Mark van der Werf has been working on improving plant health for many years, including use of bio-stimulants and nutritional products from Koppert. As a consultant, he optimizes all the growing factors of a plant (substrate, water quality, climate, nutrition, IPM, and plant resilience).  These assist plants in their development during times of stress, such as germination, rooting, pollination, fruiting, and ultimately production. In order for biostimulants to get the most out of it, negative disruptive influences should be corrected in the first place. What is also needed is the correct nutrients, and that’s where things seem to be going wrong. ‘Many growers give their crops far too much nitrogen, phosphorous, and potassium. The result is that plants begin to suffer from a form of plant obesity, and then you end up with all manner of imbalances. For example, you have a surplus of nitrogen which is evident in a surplus of amino acids, and then the aphids flock to the crop en masse. Too much potassium is also bad as it suppresses calcium, an element that is essential to the formation of strong cell walls and, therefore, resistance to infections.’

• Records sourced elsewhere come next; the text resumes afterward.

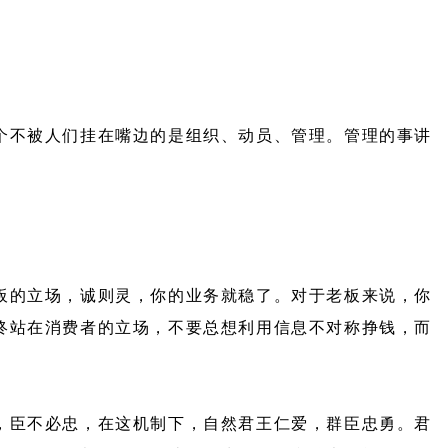
个不被人们挂在嘴边的是组织、动员、管理。管理的事讲
板的立场，诚则灵，你的业务就稳了。对于老板来说，你
终站在消费者的立场，不要总想利用信息不对称挣钱，而
，臣不必忠，在这机制下，自然君王仁爱，群臣忠勇。君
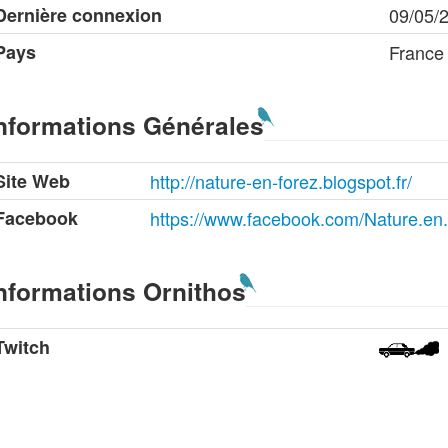
Dernière connexion
09/05/
Pays
France
nformations Générales
Site Web
http://nature-en-forez.blogspot.fr/
Facebook
https://www.facebook.com/Nature.en
nformations Ornithos
Twitch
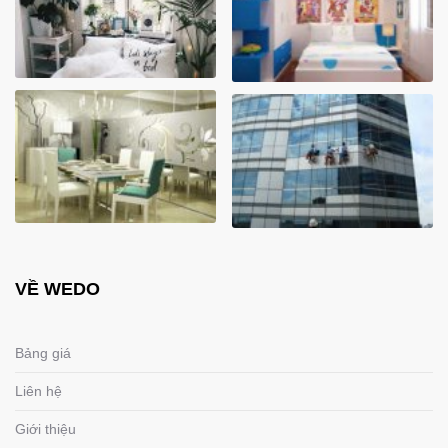
VỀ WEDO
Bảng giá
Liên hệ
Giới thiệu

The plant and its five a day

The N, P, and K surpluses cause the plant a wide range of problems, often in the form of a shortage of other trace elements that are needed to ensure balanced development and robust production. It’s comparable with people, explains Mark. ‘Someone who pumps their children full of snacks and sugary fizzy drinks shouldn’t be surprised when the children begin to suffer health problems. Any doctor can tell you that.’ So the plant needs to kick its evolutionary learned behaviour, namely the habit of storing as much nitrogen, potassium, and phosphorous as possible as reserves for more difficult times. ‘But be careful, the plant cannot change by itself. The grower is the one providing the food – the plant doesn’t understand its five a day or have a nutritional advisor. The change needs to come from the grower.’
 

The plant on rations

To help growers with this, Koppert has been carefully developing the expertise required. For example in The Netherlands, collaboration with Nova Crop Control, is bearing fruit. Nova Crop Control is a research and testing centre that specializes in plant sap measurements, and its plant sap analyses help to highlight the key misconception. ‘As the plant ages, the more sharply its N, P, and K levels rise. The curve is sometimes very steep. We can also see it if we compare old and young leaves – older leaves sometimes contain four times as much nitrogen as younger leaves.’ This demonstrates that the plant continues to absorb the elements, even if there is no risk of a shortage. In research conducted by Koppert in plants including strawberries, the effects of rationing are abundantly clear. ‘We see increased development of beneficial fungi in the root environment, attacks by aphids are less serious, Brix values increase, the plant improves its resilience, and the crop is better as a result. We have demonstrated it in crops where we have incrementally reduced the amount of nitrogen being added. Productions were thus maintained, but the plant grew stronger and more healthy at the same time.’
 

Preventative thinking

According to Mark, this shows the value of the new approach – the plant can resolve many problems itself, provided that the nutrients are right. ‘As soon as the grower has that under control, it’s time to give the plant that little extra support during moments of stress in the form of our plant resilience products. These products have been developed and redeveloped and are scientifically tested and extremely effective. But, to achieve the desired effect, the nutrients regime needs to be right. Here at Koppert, we sometimes say that it is an unbelievably straightforward mechanism.’ All things considered, it is a form of preventative thinking and working. Apparently, the market is accepting and adopting this new thinking much more readily – there's a reason why many growers want to know more about plant resilience. Mark van der Werf explains, ‘The interest in the relationship between nutrients and crop health is quickly on the increase, and that’s a good thing. I hope that in around five years’ time, many growers will be applying this way of thinking.’